Comenzaré diciendo que, en la vida diaria, solemos estar atentos a la fiebre, a la tos, a la caída de un diente. Pero ¿qué sucede con aquello que no se ve? Con el enojo repentino de un niño, la angustia que le impide dormir o la dificultad para concentrarse o compartir con sus compañeros que lo marginan en la escuela. Muchas veces esas señales silenciosas son minimizadas por los padres con frases como “ya se le pasará”, “es vago”, “le gusta jugar solo” o “tiene demasiada energía”. Sin embargo, lo que ignoramos como signos de alarma, pueden ser la manifestación temprana de algún tipo de trastorno mental o de conducta, que trabajado oportunamente tendrá buenos resultados.
De la atención de los pacientes bajo este programa, internados por otro tipo de enfermedades, hemos podido observar situaciones claras y recurrentes como las antes mencionada donde la subestimación de signos de alarma, por el motivo que fuere, ha demorado el diagnóstico y abordaje de algunas patologías, como trastorno del espectro autista, trastorno de déficit de atención con hiperactividad y sin hiperactividad, trastornos disruptivos, ansiedad y depresión entre las más frecuentes.
Esta observación no es más que un reflejo de lo que sucede y que coincide en líneas generales con estadísticas internacionales que son claras: entre el 10 y el 20 por ciento de los niños y adolescentes presentan algún problema de salud mental o de conducta. Los más frecuentes son la ansiedad, la depresión, los trastornos disruptivos y el déficit de atención con hiperactividad (TDAH). En Argentina, lamentablemente, no contamos aún con un estudio nacional de la misma magnitud. Sí sabemos, a partir de investigaciones parciales, que la prevalencia del TDAH ronda entre el 4 y el 7 por ciento en la infancia y adolescencia, y que los cuadros de ansiedad y depresión han aumentado en los últimos años, especialmente a partir de la pandemia.
Lo preocupante acá no es solo la magnitud del problema, sino la brecha en su reconocimiento. A diferencia de una fractura o una gripe, los síntomas de los trastornos mentales en niños suelen pasar desapercibidos o interpretarse como conductas problemáticas: rebeldía, desinterés escolar, timidez excesiva. De este modo, se retrasa la consulta médica, y con ella, la posibilidad de intervenir de manera temprana y efectiva.
Aquí es donde el rol de la familia y la escuela resulta fundamental. Los padres, madres y docentes son los primeros en observar cambios: aislamiento, irritabilidad persistente, bajo rendimiento, conductas agresivas, dificultades en el sueño o en la alimentación. Lejos de encasillar o etiquetar, se trata de escuchar y buscar acompañamiento profesional.

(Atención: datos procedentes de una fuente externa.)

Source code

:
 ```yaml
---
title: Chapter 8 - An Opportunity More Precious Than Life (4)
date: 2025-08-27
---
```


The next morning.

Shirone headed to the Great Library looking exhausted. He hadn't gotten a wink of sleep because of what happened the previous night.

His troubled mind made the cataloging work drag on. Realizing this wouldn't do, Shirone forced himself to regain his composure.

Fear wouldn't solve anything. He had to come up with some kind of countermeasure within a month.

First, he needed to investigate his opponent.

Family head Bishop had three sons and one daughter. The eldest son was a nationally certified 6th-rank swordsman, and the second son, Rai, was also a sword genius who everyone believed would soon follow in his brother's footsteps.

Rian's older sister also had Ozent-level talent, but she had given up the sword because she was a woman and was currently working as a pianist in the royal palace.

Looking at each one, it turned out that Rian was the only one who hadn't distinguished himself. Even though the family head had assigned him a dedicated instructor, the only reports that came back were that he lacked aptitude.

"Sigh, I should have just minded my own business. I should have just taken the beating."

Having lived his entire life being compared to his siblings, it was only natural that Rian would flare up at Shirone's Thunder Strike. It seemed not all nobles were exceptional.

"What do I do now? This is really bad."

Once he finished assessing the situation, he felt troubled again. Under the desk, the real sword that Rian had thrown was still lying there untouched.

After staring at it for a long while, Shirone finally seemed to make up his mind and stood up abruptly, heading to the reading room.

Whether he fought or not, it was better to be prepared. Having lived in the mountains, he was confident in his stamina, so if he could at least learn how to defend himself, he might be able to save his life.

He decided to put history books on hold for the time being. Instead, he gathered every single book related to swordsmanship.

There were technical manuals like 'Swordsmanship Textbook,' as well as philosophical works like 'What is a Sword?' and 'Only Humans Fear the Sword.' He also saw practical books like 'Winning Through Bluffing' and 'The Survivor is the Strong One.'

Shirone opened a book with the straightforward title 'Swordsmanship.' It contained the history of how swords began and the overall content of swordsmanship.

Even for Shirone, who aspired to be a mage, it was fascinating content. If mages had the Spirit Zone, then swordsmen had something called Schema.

En el que hacer médicos y de sistema de salud el problema resultaría mayor, ya que tomando como ejemplo los niños atendidos en el servicio por enfermedades agudas, muchos de ellos tienen seguimientos periódicos y un pediatra de cabecera que no ha podido detectar de alguna manera estas situaciones. Ni imaginemos entonces lo que sucede con aquellos que tienen poco o ningún acceso al sistema de salud.

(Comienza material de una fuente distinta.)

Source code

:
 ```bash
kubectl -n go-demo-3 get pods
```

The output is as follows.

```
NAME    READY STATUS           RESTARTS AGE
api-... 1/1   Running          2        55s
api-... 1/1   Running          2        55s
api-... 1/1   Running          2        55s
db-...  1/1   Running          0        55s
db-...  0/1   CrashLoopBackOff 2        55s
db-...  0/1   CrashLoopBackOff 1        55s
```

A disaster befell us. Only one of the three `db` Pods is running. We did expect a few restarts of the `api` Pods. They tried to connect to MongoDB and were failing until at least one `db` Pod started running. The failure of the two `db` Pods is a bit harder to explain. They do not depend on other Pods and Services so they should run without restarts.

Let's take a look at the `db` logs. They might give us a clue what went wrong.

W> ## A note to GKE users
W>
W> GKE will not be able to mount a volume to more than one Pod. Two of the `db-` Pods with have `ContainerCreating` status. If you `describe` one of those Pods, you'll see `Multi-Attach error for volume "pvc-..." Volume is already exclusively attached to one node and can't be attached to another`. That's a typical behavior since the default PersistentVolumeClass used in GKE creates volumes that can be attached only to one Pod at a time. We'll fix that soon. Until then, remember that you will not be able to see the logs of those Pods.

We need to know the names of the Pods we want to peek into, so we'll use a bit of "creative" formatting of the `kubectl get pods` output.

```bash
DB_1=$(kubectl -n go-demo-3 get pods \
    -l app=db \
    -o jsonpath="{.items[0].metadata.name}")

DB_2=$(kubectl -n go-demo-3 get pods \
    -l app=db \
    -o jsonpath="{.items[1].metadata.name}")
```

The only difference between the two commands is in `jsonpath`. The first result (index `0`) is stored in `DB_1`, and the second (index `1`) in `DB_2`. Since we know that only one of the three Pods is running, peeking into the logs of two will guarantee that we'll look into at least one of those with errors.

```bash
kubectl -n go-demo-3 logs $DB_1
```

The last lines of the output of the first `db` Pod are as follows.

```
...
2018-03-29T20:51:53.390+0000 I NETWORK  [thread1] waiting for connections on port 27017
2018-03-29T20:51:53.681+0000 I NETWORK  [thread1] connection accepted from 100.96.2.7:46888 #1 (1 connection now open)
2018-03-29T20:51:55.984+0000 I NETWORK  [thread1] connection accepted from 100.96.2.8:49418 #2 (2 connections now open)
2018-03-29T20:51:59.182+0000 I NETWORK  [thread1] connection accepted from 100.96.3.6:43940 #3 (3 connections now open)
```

Y si a esto le sumamos la dificultad de registros y estadísticas nacionales periódicas que permitan dimensionar el problema como el déficit al acceso a los servicios de salud mental infantil y adolescente, el panorama se pone bastante más complejo.
La casa, la escuela y el sistema de salud forman un triángulo de cuidado. Cuando uno de sus vértices falla, el niño queda expuesto al riesgo de que su sufrimiento se prolongue y se agrave. Claro está que no se trata de sobre diagnosticar ni de medicalizar la infancia, sino de ver lo que está a la vista y dejar de naturalizar el malestar.
Disminuir la brecha en el reconocimiento será un gran desafío que debe comenzar claramente con reconocer la existencia y el peso de esta problemática. ¡Un cambio en la mirada es urgente! Entender que la tristeza persistente, la falta de concentración o la conducta disruptiva no son caprichos, ni malas crianzas, ni problemas menores. Son señales que nos piden atención, escucha y acción y bien interpretadas pueden cambiar la vida de un niño.